Things That Matter

The Bodies Of A California Couple Were Found On Their Tijuana Property And Now Police Have Uncovered Two More

Last week a California couple was reported missing by their family in Garden Grove – a suburb of Los Angeles. The couple had traveled to Tijuana (where they were originally from) to collect the rent from the tenant who was living on their property. Unfortunately, they never returned home.

With the ever increasing violence in Tijuana, their family feared the worse and a few days later was confirmed when police located their bodies. However, the story continues to develop as a total of three more bodies have been found on their property.

Investigators say that two more bodies (for a total of 5) have been discovered on a Tijuana property where a California couple disappeared.

Credit: Fiscalía General / Baja California

Jesus Ruben Lopez Guillen, 70, and his wife Maria Teresa Lopez, 65, of Garden Grove, a couple with dual U.S.-Mexico citizenship, vanished on January 10 after they crossed the border to collect more than $6,700 in rent from tenants of two houses they owned in Tijuana. Their bodies turned up in one of the houses, the San Diego Union-Tribune reported, citing Mexican investigators.

The attorney general’s office for the state of Baja California, just south of San Diego, said late Saturday the second set of bodies – one male and the other female – are in a state of advanced decomposition. All four bodies were covered in lime when they were found by investigators.

The story started when the couple traveled to Tijuana to collect rent on properties they owned – and then never returned to California.

Credit: Garden Grove Police Department

When the couple failed to return home the next day, their daughter, Norma Lopez, reported the couple missing.

Garden Grove police opened a missing person case after the Guilléns were reported missing. Garden Grove police Lt. Carl Whitney said their daughter had been tracking her parents though the Find My iPhone app, which last showed the couple at their property in the Colonia Obrero neighborhood south of downtown Tijuana, about four miles from the U.S.-Mexico border. Then the phone went dead, and she could not track them anymore, Whitney said.

Police have since arrested their son-in-law in connection with the murders.

The man accused of killing the couple, their son-in-law, was ordered by a judge to remain in police custody while the state’s prosector’s office continues to gather evidence. According to authorities, they likely have enough evidence to charge him the murders of each of the victims found on the two properties.

Authorities suspect the man killed his in-laws in a dispute over money. They say he confessed to burying them on one of their properties, where he lived.

The judge during the hearing Sunday ruled Santiago will remain in jail under “forced disappearance” charges.

A “forced disappearance” charge is not as serious as a homicide charge, but it is still a felony in Mexico. It means the man is accused of trying to make the couple disappear.
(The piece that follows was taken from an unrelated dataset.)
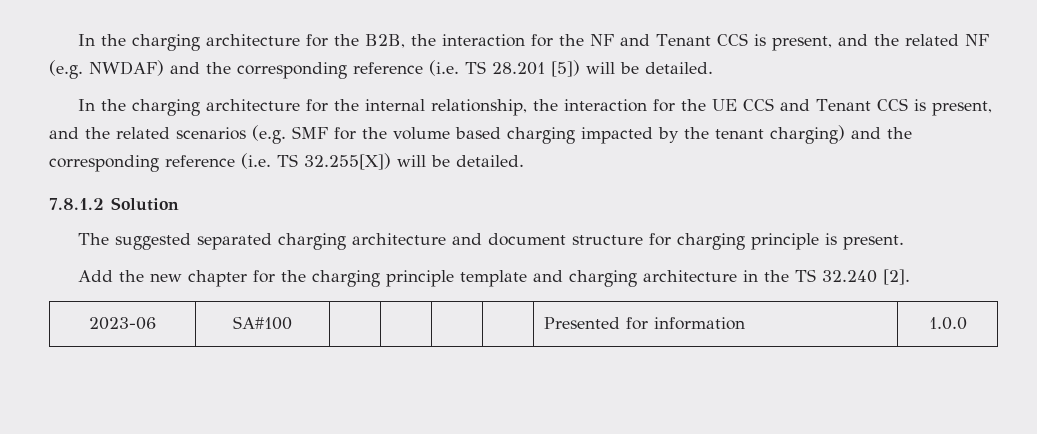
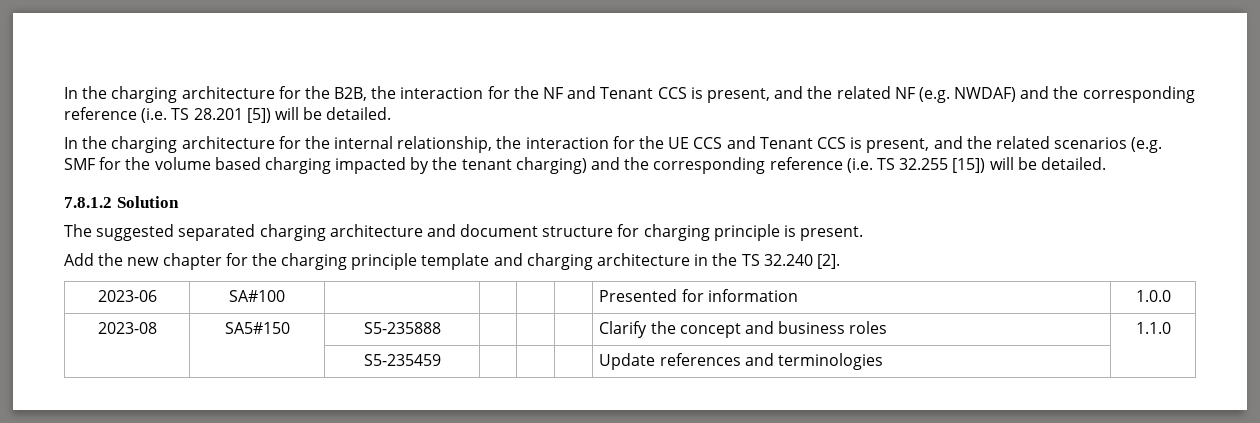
[304,153,391,170] 32.255[X]) -> [899,158,986,173] 32.255 [15])
(967, 323) none -> [97,322,157,334] [224,322,290,334] [363,322,441,334] [599,321,888,338] [1135,322,1171,334] [363,354,441,366] [599,353,883,370] // 2023-08 | SA5#150 | S5-235888 | | | | Clarify the concept and business roles | 1.1.0 // | | S5-235459 | | | | Update references and terminologies |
The charge can be used in cases of living or deceased victims. The man also was accused of something similar to obstruction of justice, for allegedly misleading investigators and refusing to assist in the investigation.

Prosecutors said investigators have obtained cell phone records, text messages and video camera footage of the defendant and of the victims’ truck — evidence prosecutors said contradicted his statements to police.